— TASK BRIEF —
Without the pictures, give the records again exactly as they appear.

====== GIVEN ENTRIES

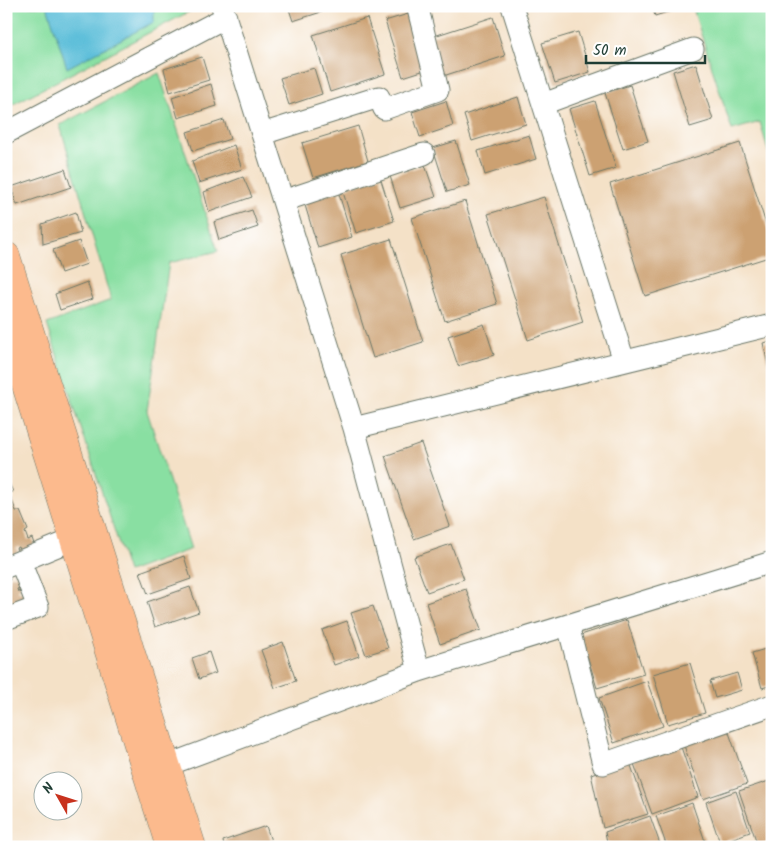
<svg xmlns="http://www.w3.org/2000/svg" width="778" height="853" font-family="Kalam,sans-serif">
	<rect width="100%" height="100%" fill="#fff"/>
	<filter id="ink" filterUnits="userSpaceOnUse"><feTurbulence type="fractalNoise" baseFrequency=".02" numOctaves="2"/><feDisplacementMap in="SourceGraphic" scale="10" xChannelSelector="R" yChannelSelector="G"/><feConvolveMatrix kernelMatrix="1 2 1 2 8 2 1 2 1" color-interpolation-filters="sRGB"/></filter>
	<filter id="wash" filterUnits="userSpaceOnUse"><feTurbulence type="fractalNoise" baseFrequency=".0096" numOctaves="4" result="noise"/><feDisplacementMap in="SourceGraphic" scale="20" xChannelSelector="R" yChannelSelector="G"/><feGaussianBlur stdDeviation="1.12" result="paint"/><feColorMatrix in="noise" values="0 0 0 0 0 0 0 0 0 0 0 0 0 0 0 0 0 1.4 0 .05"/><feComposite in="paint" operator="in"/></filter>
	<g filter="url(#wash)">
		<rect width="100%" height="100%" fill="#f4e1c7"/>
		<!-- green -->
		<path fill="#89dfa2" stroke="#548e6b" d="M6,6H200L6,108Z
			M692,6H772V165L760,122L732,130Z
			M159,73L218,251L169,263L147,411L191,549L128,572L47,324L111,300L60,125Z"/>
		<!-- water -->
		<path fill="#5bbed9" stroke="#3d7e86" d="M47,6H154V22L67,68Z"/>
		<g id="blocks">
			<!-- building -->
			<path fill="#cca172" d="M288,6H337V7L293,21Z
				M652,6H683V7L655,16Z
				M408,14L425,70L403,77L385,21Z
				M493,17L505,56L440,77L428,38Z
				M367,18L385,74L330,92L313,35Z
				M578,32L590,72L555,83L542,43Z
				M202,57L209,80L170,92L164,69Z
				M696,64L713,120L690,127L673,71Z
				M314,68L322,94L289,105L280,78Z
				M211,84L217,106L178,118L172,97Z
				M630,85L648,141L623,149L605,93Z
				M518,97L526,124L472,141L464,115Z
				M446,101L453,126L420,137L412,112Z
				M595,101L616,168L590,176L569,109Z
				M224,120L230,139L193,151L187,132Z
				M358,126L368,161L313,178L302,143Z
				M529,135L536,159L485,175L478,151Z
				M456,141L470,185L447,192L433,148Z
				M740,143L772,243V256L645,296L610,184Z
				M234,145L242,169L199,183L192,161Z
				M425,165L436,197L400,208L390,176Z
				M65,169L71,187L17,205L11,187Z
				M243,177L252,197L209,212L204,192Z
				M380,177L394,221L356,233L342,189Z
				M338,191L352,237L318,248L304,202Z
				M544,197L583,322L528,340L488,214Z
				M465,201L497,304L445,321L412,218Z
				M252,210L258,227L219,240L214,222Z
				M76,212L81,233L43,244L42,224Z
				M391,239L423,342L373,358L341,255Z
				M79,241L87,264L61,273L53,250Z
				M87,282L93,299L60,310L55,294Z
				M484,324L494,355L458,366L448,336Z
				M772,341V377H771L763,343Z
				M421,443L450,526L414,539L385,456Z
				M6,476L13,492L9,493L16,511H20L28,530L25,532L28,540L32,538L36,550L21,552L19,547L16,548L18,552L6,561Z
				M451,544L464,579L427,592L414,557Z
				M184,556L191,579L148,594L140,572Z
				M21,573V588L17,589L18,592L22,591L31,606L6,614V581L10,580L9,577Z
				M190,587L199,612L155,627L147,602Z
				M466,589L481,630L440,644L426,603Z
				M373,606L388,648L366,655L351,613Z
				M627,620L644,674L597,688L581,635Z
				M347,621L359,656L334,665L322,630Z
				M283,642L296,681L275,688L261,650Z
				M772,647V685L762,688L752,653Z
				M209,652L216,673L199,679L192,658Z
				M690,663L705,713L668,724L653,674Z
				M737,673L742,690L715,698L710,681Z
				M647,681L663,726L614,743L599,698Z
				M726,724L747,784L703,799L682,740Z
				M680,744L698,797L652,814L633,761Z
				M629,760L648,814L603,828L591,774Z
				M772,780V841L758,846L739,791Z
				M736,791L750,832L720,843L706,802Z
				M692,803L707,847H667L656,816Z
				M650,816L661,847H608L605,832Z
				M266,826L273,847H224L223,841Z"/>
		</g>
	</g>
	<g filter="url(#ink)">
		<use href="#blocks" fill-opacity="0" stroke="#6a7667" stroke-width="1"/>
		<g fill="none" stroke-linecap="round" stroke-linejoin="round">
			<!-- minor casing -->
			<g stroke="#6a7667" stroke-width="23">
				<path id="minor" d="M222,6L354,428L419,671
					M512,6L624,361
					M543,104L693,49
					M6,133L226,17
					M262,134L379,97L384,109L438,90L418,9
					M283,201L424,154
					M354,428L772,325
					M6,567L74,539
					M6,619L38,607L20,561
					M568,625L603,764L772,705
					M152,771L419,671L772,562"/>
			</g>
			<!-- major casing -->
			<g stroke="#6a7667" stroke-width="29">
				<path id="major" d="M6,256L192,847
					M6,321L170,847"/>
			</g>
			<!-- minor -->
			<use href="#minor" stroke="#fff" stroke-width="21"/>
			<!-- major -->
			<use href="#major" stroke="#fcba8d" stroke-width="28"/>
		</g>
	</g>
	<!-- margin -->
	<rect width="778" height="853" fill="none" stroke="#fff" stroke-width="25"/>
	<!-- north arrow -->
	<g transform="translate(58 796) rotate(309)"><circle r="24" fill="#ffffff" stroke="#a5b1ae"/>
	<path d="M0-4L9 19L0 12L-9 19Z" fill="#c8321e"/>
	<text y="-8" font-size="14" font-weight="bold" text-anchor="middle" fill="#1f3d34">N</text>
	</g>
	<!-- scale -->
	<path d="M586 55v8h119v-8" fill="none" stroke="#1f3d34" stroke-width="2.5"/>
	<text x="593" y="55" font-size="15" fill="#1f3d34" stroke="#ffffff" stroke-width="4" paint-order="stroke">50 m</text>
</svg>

============

— RESULT FOR THIS TASK —
<svg xmlns="http://www.w3.org/2000/svg" width="778" height="853" font-family="Kalam,sans-serif">
	<rect width="100%" height="100%" fill="#fff"/>
	<filter id="ink" filterUnits="userSpaceOnUse"><feTurbulence type="fractalNoise" baseFrequency=".02" numOctaves="2"/><feDisplacementMap in="SourceGraphic" scale="10" xChannelSelector="R" yChannelSelector="G"/><feConvolveMatrix kernelMatrix="1 2 1 2 8 2 1 2 1" color-interpolation-filters="sRGB"/></filter>
	<filter id="wash" filterUnits="userSpaceOnUse"><feTurbulence type="fractalNoise" baseFrequency=".0096" numOctaves="4" result="noise"/><feDisplacementMap in="SourceGraphic" scale="20" xChannelSelector="R" yChannelSelector="G"/><feGaussianBlur stdDeviation="1.12" result="paint"/><feColorMatrix in="noise" values="0 0 0 0 0 0 0 0 0 0 0 0 0 0 0 0 0 1.4 0 .05"/><feComposite in="paint" operator="in"/></filter>
	<g filter="url(#wash)">
		<rect width="100%" height="100%" fill="#f4e1c7"/>
		<!-- green -->
		<path fill="#89dfa2" stroke="#548e6b" d="M6,6H200L6,108Z
			M692,6H772V165L760,122L732,130Z
			M159,73L218,251L169,263L147,411L191,549L128,572L47,324L111,300L60,125Z"/>
		<!-- water -->
		<path fill="#5bbed9" stroke="#3d7e86" d="M47,6H154V22L67,68Z"/>
		<g id="blocks">
			<!-- building -->
			<path fill="#cca172" d="M288,6H337V7L293,21Z
				M652,6H683V7L655,16Z
				M408,14L425,70L403,77L385,21Z
				M493,17L505,56L440,77L428,38Z
				M367,18L385,74L330,92L313,35Z
				M578,32L590,72L555,83L542,43Z
				M202,57L209,80L170,92L164,69Z
				M696,64L713,120L690,127L673,71Z
				M314,68L322,94L289,105L280,78Z
				M211,84L217,106L178,118L172,97Z
				M630,85L648,141L623,149L605,93Z
				M518,97L526,124L472,141L464,115Z
				M446,101L453,126L420,137L412,112Z
				M595,101L616,168L590,176L569,109Z
				M224,120L230,139L193,151L187,132Z
				M358,126L368,161L313,178L302,143Z
				M529,135L536,159L485,175L478,151Z
				M456,141L470,185L447,192L433,148Z
				M740,143L772,243V256L645,296L610,184Z
				M234,145L242,169L199,183L192,161Z
				M425,165L436,197L400,208L390,176Z
				M65,169L71,187L17,205L11,187Z
				M243,177L252,197L209,212L204,192Z
				M380,177L394,221L356,233L342,189Z
				M338,191L352,237L318,248L304,202Z
				M544,197L583,322L528,340L488,214Z
				M465,201L497,304L445,321L412,218Z
				M252,210L258,227L219,240L214,222Z
				M76,212L81,233L43,244L42,224Z
				M391,239L423,342L373,358L341,255Z
				M79,241L87,264L61,273L53,250Z
				M87,282L93,299L60,310L55,294Z
				M484,324L494,355L458,366L448,336Z
				M772,341V377H771L763,343Z
				M421,443L450,526L414,539L385,456Z
				M6,476L13,492L9,493L16,511H20L28,530L25,532L28,540L32,538L36,550L21,552L19,547L16,548L18,552L6,561Z
				M451,544L464,579L427,592L414,557Z
				M184,556L191,579L148,594L140,572Z
				M21,573V588L17,589L18,592L22,591L31,606L6,614V581L10,580L9,577Z
				M190,587L199,612L155,627L147,602Z
				M466,589L481,630L440,644L426,603Z
				M373,606L388,648L366,655L351,613Z
				M627,620L644,674L597,688L581,635Z
				M347,621L359,656L334,665L322,630Z
				M283,642L296,681L275,688L261,650Z
				M772,647V685L762,688L752,653Z
				M209,652L216,673L199,679L192,658Z
				M690,663L705,713L668,724L653,674Z
				M737,673L742,690L715,698L710,681Z
				M647,681L663,726L614,743L599,698Z
				M726,724L747,784L703,799L682,740Z
				M680,744L698,797L652,814L633,761Z
				M629,760L648,814L603,828L591,774Z
				M772,780V841L758,846L739,791Z
				M736,791L750,832L720,843L706,802Z
				M692,803L707,847H667L656,816Z
				M650,816L661,847H608L605,832Z
				M266,826L273,847H224L223,841Z"/>
		</g>
	</g>
	<g filter="url(#ink)">
		<use href="#blocks" fill-opacity="0" stroke="#6a7667" stroke-width="1"/>
		<g fill="none" stroke-linecap="round" stroke-linejoin="round">
			<!-- minor casing -->
			<g stroke="#6a7667" stroke-width="23">
				<path id="minor" d="M222,6L354,428L419,671
					M512,6L624,361
					M543,104L693,49
					M6,133L226,17
					M262,134L379,97L384,109L438,90L418,9
					M283,201L424,154
					M354,428L772,325
					M6,567L74,539
					M6,619L38,607L20,561
					M568,625L603,764L772,705
					M152,771L419,671L772,562"/>
			</g>
			<!-- major casing -->
			<g stroke="#6a7667" stroke-width="29">
				<path id="major" d="M6,256L192,847
					M6,321L170,847"/>
			</g>
			<!-- minor -->
			<use href="#minor" stroke="#fff" stroke-width="21"/>
			<!-- major -->
			<use href="#major" stroke="#fcba8d" stroke-width="28"/>
		</g>
	</g>
	<!-- margin -->
	<rect width="778" height="853" fill="none" stroke="#fff" stroke-width="25"/>
	<!-- north arrow -->
	<g transform="translate(58 796) rotate(309)"><circle r="24" fill="#ffffff" stroke="#a5b1ae"/>
	<path d="M0-4L9 19L0 12L-9 19Z" fill="#c8321e"/>
	<text y="-8" font-size="14" font-weight="bold" text-anchor="middle" fill="#1f3d34">N</text>
	</g>
	<!-- scale -->
	<path d="M586 55v8h119v-8" fill="none" stroke="#1f3d34" stroke-width="2.5"/>
	<text x="593" y="55" font-size="15" fill="#1f3d34" stroke="#ffffff" stroke-width="4" paint-order="stroke">50 m</text>
</svg>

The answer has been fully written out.